Ad ogni modo, le imprese della Brianza stanno affrontando un profondo cambiamento culturale e organizzativo, segnato dalla diffusione dell’Industria 4.0, dalla crescente attenzione alla sostenibilità e da un ritorno (back-shoring) di produzioni precedentemente delocalizzate. Questo rientro è interpretato non solo in chiave economica, ma anche come riappropriazione del legame col territorio e rinnovata responsabilità sociale, nella visione dell’impresa come attore comunitario, il cui successo è legato alla prosperità dell’ambiente circostante.
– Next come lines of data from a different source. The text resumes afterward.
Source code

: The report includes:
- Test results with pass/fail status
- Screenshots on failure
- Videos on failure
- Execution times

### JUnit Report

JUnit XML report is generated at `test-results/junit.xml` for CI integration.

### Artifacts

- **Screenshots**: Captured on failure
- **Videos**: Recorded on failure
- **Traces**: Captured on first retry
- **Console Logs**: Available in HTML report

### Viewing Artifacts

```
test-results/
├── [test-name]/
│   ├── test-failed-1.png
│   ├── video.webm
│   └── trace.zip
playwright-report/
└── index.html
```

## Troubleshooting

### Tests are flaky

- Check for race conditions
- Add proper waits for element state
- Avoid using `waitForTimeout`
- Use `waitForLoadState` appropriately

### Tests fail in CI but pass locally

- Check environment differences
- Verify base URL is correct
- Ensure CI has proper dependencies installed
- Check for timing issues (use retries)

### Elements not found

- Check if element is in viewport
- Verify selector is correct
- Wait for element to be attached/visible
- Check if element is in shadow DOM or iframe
Si moltiplicano le richieste per potenziare il sistema educativo locale, con particolare attenzione all’istruzione tecnica e professionale, ma anche alla formazione universitaria: la mancanza di un’università in Brianza è infatti percepita come una lacuna significativa.
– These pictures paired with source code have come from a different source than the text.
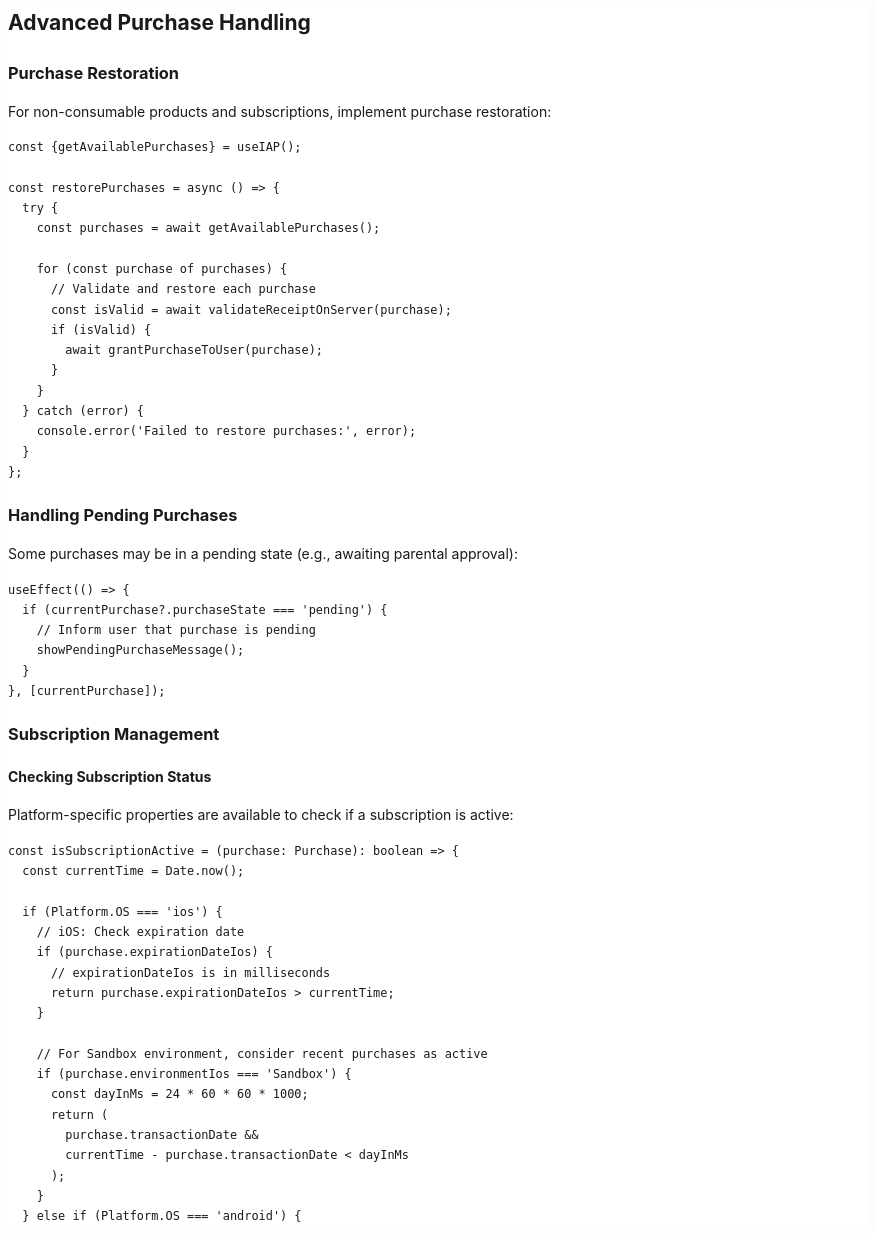 ## Advanced Purchase Handling

### Purchase Restoration

For non-consumable products and subscriptions, implement purchase restoration:

```tsx
const {getAvailablePurchases} = useIAP();

const restorePurchases = async () => {
  try {
    const purchases = await getAvailablePurchases();

    for (const purchase of purchases) {
      // Validate and restore each purchase
      const isValid = await validateReceiptOnServer(purchase);
      if (isValid) {
        await grantPurchaseToUser(purchase);
      }
    }
  } catch (error) {
    console.error('Failed to restore purchases:', error);
  }
};
```

### Handling Pending Purchases

Some purchases may be in a pending state (e.g., awaiting parental approval):

```tsx
useEffect(() => {
  if (currentPurchase?.purchaseState === 'pending') {
    // Inform user that purchase is pending
    showPendingPurchaseMessage();
  }
}, [currentPurchase]);
```

### Subscription Management

#### Checking Subscription Status

Platform-specific properties are available to check if a subscription is active:

```tsx
const isSubscriptionActive = (purchase: Purchase): boolean => {
  const currentTime = Date.now();

  if (Platform.OS === 'ios') {
    // iOS: Check expiration date
    if (purchase.expirationDateIos) {
      // expirationDateIos is in milliseconds
      return purchase.expirationDateIos > currentTime;
    }

    // For Sandbox environment, consider recent purchases as active
    if (purchase.environmentIos === 'Sandbox') {
      const dayInMs = 24 * 60 * 60 * 1000;
      return (
        purchase.transactionDate &&
        currentTime - purchase.transactionDate < dayInMs
      );
    }
  } else if (Platform.OS === 'android') {
```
Molte imprese familiari brianzole, perno dell’economia locale, sono inoltre oggi coinvolte in un passaggio delicato tra generazioni. Se da un lato emerge una forte continuità valoriale, con giovani imprenditori formati ad hoc per assumere ruoli chiave, dall’altro si manifestano tensioni culturali e organizzative. Le nuove generazioni, pur consapevoli della tradizione, sono più attente all’equilibrio vita-lavoro, al benessere personale, alla congruità della retribuzione, all’innovazione, alla possibilità di esprimere le proprie competenze in contesti partecipativi. In alcuni casi, la rigidità del modello familiare ha spinto giovani imprenditori a fondare aziende autonome, più dinamiche e reattive ai mutamenti del mercato. Il fenomeno della trasformazione da impresa familiare a gruppo strutturato o holding risponde alla necessità di affrontare mercati complessi e differenziati, ma introduce problematiche legate alla perdita di identità e alla gestione di una governance più articolata. Il lavoro continua insomma a essere un elemento centrale dell’identità individuale, ma la sua forma e il suo significato sono profondamente mutati. Laddove le imprese hanno saputo interpretare questo cambiamento, promuovendo ambienti inclusivi, trasparenti e orientati alla crescita, si sono registrati risultati positivi anche in termini di produttività e fidelizzazione.